My wife and I come at this from completely different places. I was totally a free range kid, and she was one of those who wasn’t allowed to cross her(residential) street without a parent. Here’s a rough map of my stomping grounds when I was a kid. I probably visited all those places each week or two when I was a kid, some of them multiple times a week, and when I reached the teen years the lake on the left was a frequent destination as well. That last leg, where it doesn’t follow the street surface? That was our route through the storm sewers. Yes, we traveled through the storm sewers when I was a kid. If you kept your bike really steady you wouldn’t hit your handlebars on the sides and wipe out into the green slime on the bottom. We did have our mishaps. I have two scars on my right palm, one about an inch and a half, the other about half an inch, which came from a broken bottle I fell on while riding through an open top storm sewer. I walked home(cause I couldn’t put the chain back on my bike with one hand) with the fragment of a bottle still stuck in my hand. Mom took it out when I got home that was pretty much that.

All my brothers and sisters are grown now and we were talking about this the other day and marveling at how independent most of us are and how we’ve done pretty well for ourselves, all things considered. We all have fond memories of being the roving kids that we were and aren’t quite sure what to do with ourselves in a world which seems unfriendly to the kind of life we lived and loved.

Enjoy,
Steven

I’ve been wanting to read that book! Go autz!

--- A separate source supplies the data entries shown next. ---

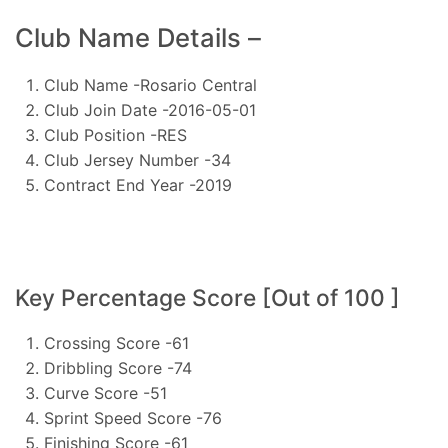
Club Name Details –
Club Name -Rosario Central
Club Join Date -2016-05-01
Club Position -RES
Club Jersey Number -34
Contract End Year -2019
Key Percentage Score [Out of 100 ]
Crossing Score -61
Dribbling Score -74
Curve Score -51
Sprint Speed Score -76
Finishing Score -61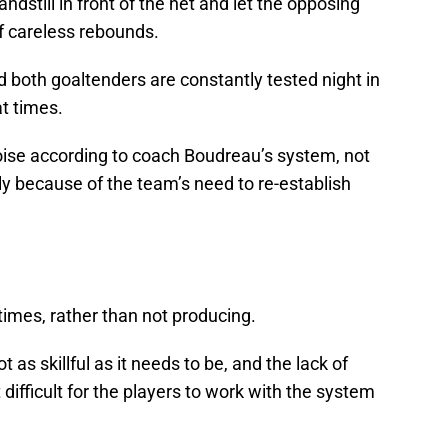
dstill in front of the net and let the opposing
f careless rebounds.
d both goaltenders are constantly tested night in
at times.
ise according to coach Boudreau’s system, not
ily because of the team’s need to re-establish
times, rather than not producing.
s skillful as it needs to be, and the lack of
 difficult for the players to work with the system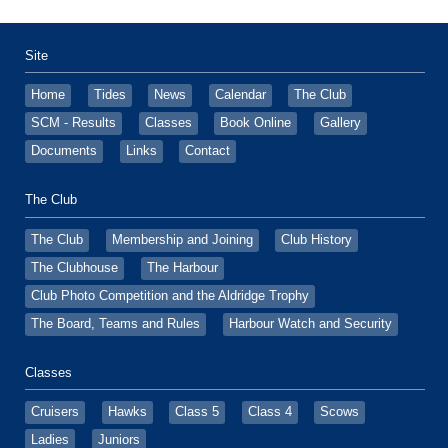
Site
Home
Tides
News
Calendar
The Club
SCM - Results
Classes
Book Online
Gallery
Documents
Links
Contact
The Club
The Club
Membership and Joining
Club History
The Clubhouse
The Harbour
Club Photo Competition and the Aldridge Trophy
The Board, Teams and Rules
Harbour Watch and Security
Classes
Cruisers
Hawks
Class 5
Class 4
Scows
Ladies
Juniors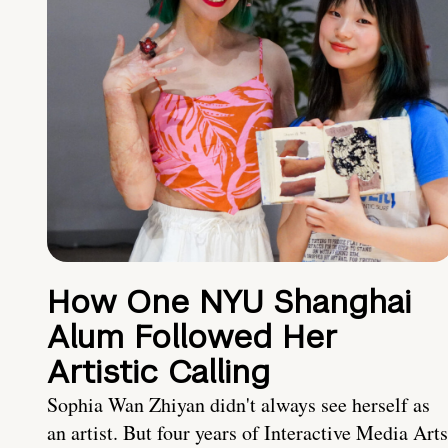
How One NYU Shanghai
Alum Followed Her
Artistic Calling
Sophia Wan Zhiyan didn't always see herself as
an artist. But four years of Interactive Media Arts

The link just went to the intro page for me.

Sorry, looks like I had an extra quote mark in the URL. See if this is any better. Zooming out a bit you’ll see that I covered a good portion of Northeast Dallas, and I was the homebody in my family. My brothers, and a couple of my sisters, ranged much further afield than I did.

Enjoy,
Steven

Yup, that worked – thanks.

At my kids’ school they take the 4th graders on a 3 day field trip every year to San Diego. They’ve been doing it for 27 years (the same teacher always leads it).

When my friend’s son was in Kindergarten she was horrified that they do this and said she would never allow any child of her to go off on such a dangerous trip without her!

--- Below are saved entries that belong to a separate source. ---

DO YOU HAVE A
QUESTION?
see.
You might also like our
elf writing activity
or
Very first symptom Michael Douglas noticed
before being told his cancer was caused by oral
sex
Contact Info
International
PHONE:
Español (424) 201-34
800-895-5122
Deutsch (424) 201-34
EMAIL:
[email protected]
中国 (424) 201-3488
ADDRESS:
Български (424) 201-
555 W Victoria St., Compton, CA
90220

Of course, that child is now in 4th grade and they are happily planning for his trip to San Diego with his class mates.

I was on a school trip to Europe 20 years ago. Most of it wasn’t supervised so much as guided, but they cut us loose for an afternoon in Paris and an afternoon in Amsterdam, and everybody made it back.

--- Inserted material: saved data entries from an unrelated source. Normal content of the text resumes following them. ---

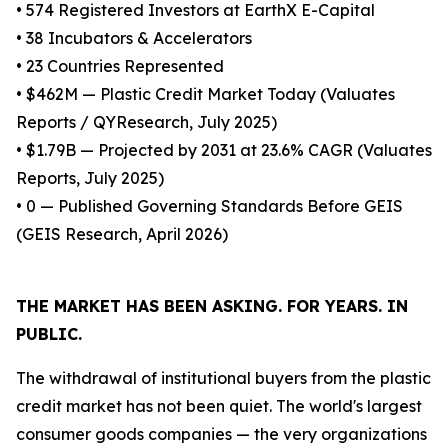
• 574 Registered Investors at EarthX E-Capital
• 38 Incubators & Accelerators
• 23 Countries Represented
• $462M — Plastic Credit Market Today (Valuates
Reports / QYResearch, July 2025)
• $1.79B — Projected by 2031 at 23.6% CAGR (Valuates
Reports, July 2025)
• 0 — Published Governing Standards Before GEIS
(GEIS Research, April 2026)
THE MARKET HAS BEEN ASKING. FOR YEARS. IN
PUBLIC.
The withdrawal of institutional buyers from the plastic
credit market has not been quiet. The world's largest
consumer goods companies — the very organizations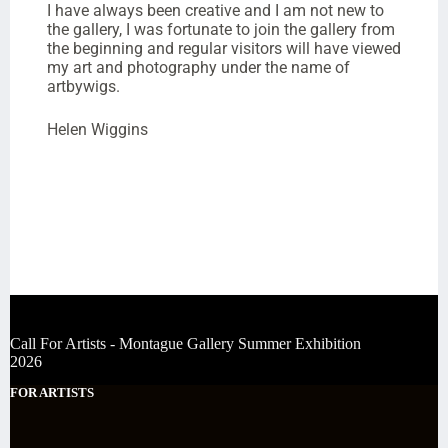
I have always been creative and I am not new to
the gallery, I was fortunate to join the gallery from
the beginning and regular visitors will have viewed
my art and photography under the name of
artbywigs.
Helen Wiggins
Call For Artists - Montague Gallery Summer Exhibition
2026
FOR ARTISTS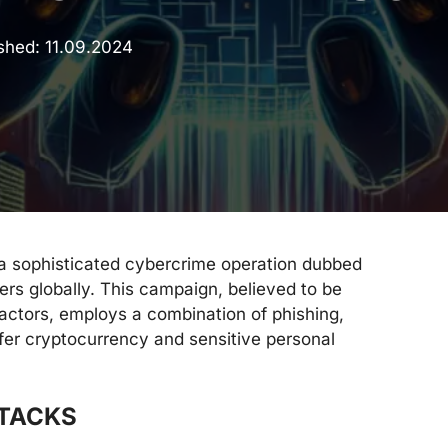
ished:
11.09.2024
a sophisticated cybercrime operation dubbed
s globally. This campaign, believed to be
actors, employs a combination of phishing,
ilfer cryptocurrency and sensitive personal
TTACKS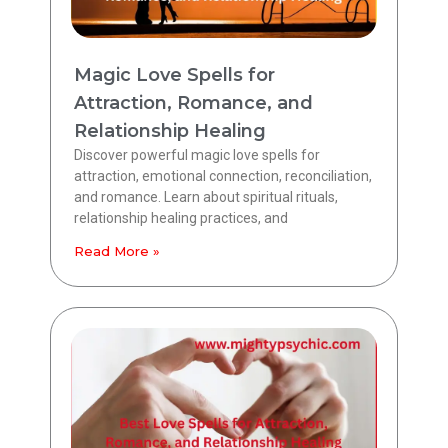
Magic Love Spells for
Attraction, Romance, and
Relationship Healing
Discover powerful magic love spells for
attraction, emotional connection, reconciliation,
and romance. Learn about spiritual rituals,
relationship healing practices, and
Read More »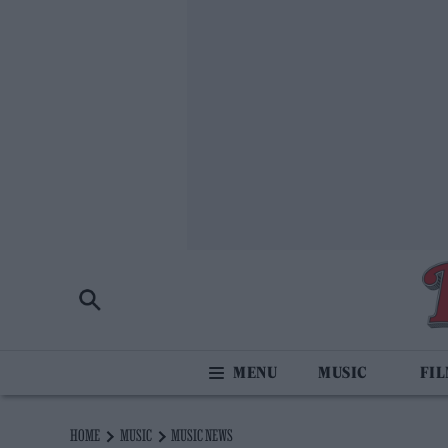
MUSIC
FI
HOME
MUSIC
MUSIC NEWS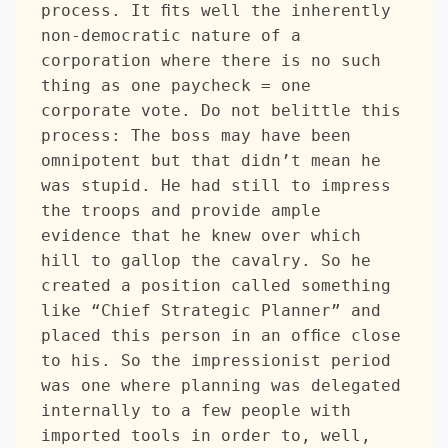
process. It fits well the inherently 
non-democratic nature of a 
corporation where there is no such 
thing as one paycheck = one 
corporate vote. Do not belittle this 
process: The boss may have been 
omnipotent but that didn’t mean he 
was stupid. He had still to impress 
the troops and provide ample 
evidence that he knew over which 
hill to gallop the cavalry. So he 
created a position called something 
like “Chief Strategic Planner” and 
placed this person in an office close 
to his. So the impressionist period 
was one where planning was delegated 
internally to a few people with 
imported tools in order to, well,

An awful lot of places in Paris sell Heineken, turns out.

What are lorries? Because something tells me they’re not these guys.

I am boggled by the overprotectiveness of some parents. One of my co-workers lets her 12 year old bike to school – but only when she drives along behind him.

I too was a free range kid – mostly because my parents both worked and couldn’t afford childcare. I grew up in a pretty tough south suburb of Chicago - Harvey - and I used to go up to Wrigley Field by myself for Cubs games while I was still in grade school. I was walking to and from school alone, about a mile – uphill both ways :stuck_out_tongue: – by the third grade, and I learned early to dodge the school thugs who would steal lunch money.

Everybody’s a pussy now. I took some beatings as a kid, and I think it made me tougher and smarter and far better able to cope than I would otherwise have been. Then again, maybe if I’d had supportive parents with the means to give me a more enriched childhood, I would think that a description of my actual childhood would be nightmarish.

Apparently I’m conflicted.

I think there are lots of different ways to turn out OK.